Billboard reports that Jay-Z, Meek Mill, Robin Thicke, Killer Mike, Fat Joe, among others, signed a letter urging New York lawmakers to pass the legislation, saying such reform is “urgently needed.”

Written by Jay-Z’s attorney, Alex Spiro, and University of Richmond professor, Erik Nielson, who actually wrote a book on the subject, the letter lays out just how detrimental the issue currently is. “This tactic effectively denies rap music the status of art and, in the process, gives prosecutors a dangerous advantage in the courtroom: by presenting rap lyrics as rhymed confessions of illegal behavior, they are often able to obtain convictions even when other evidence is lacking,” the letter wrote.

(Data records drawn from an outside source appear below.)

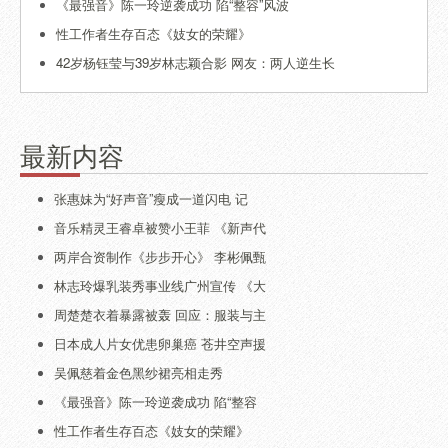
《最强音》陈一玲逆袭成功 陷“整容”风波
性工作者生存百态《妓女的荣耀》
42岁杨钰莹与39岁林志颖合影 网友：两人逆生长
最新内容
张惠妹为“好声音”瘦成一道闪电 记
音乐精灵王睿卓被赞小王菲 《新声代
两岸合资制作《步步开心》 李彬佩甄
林志玲爆乳装秀事业线广州宣传 《大
周楚楚衣着暴露被轰 回应：服装与主
日本成人片女优患卵巢癌 苍井空声援
吴佩慈着金色黑纱裙亮相走秀
《最强音》陈一玲逆袭成功 陷“整容
性工作者生存百态《妓女的荣耀》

Critics of the current status quo say that prosecutors’ use of lyrics not only offers little to no insight into the cases but unfairly sways juries with a disproportionate impact on Black men.

Introduced in November by Senator Brad Hoylman, Senator Jamaal Bailey and assembly member Catalina Cruz, the law, if passed, would effectively curtail “creative expression” from being shown as evidence of a crime to a jury, only allowing “literal, rather than figurative or fictional.”

“Rather than acknowledge rap music as a form of artistic expression, police and prosecutors argue that the lyrics should be interpreted literally — in the words of one prosecutor, as ‘autobiographical journals,’” wrote Spiro and Nielson further wrote in the letter.

“The genre is rooted in a long tradition of storytelling that privileges figurative language, is steeped in hyperbole, and employs all of the same poetic devices we find in more traditional works of poetry,” they concluded.

Back in 2019, rappers like 6ix9ine had lyrics in music videos for “Gummo,” “Kooda” and “Billy” used against him in court. Similarly, in the 1990’s, 2 Live Crew was arrested and charged for violating the obscenity law after performing their music at a record store prior to the release of their album, As Nasty As They Wanna Be.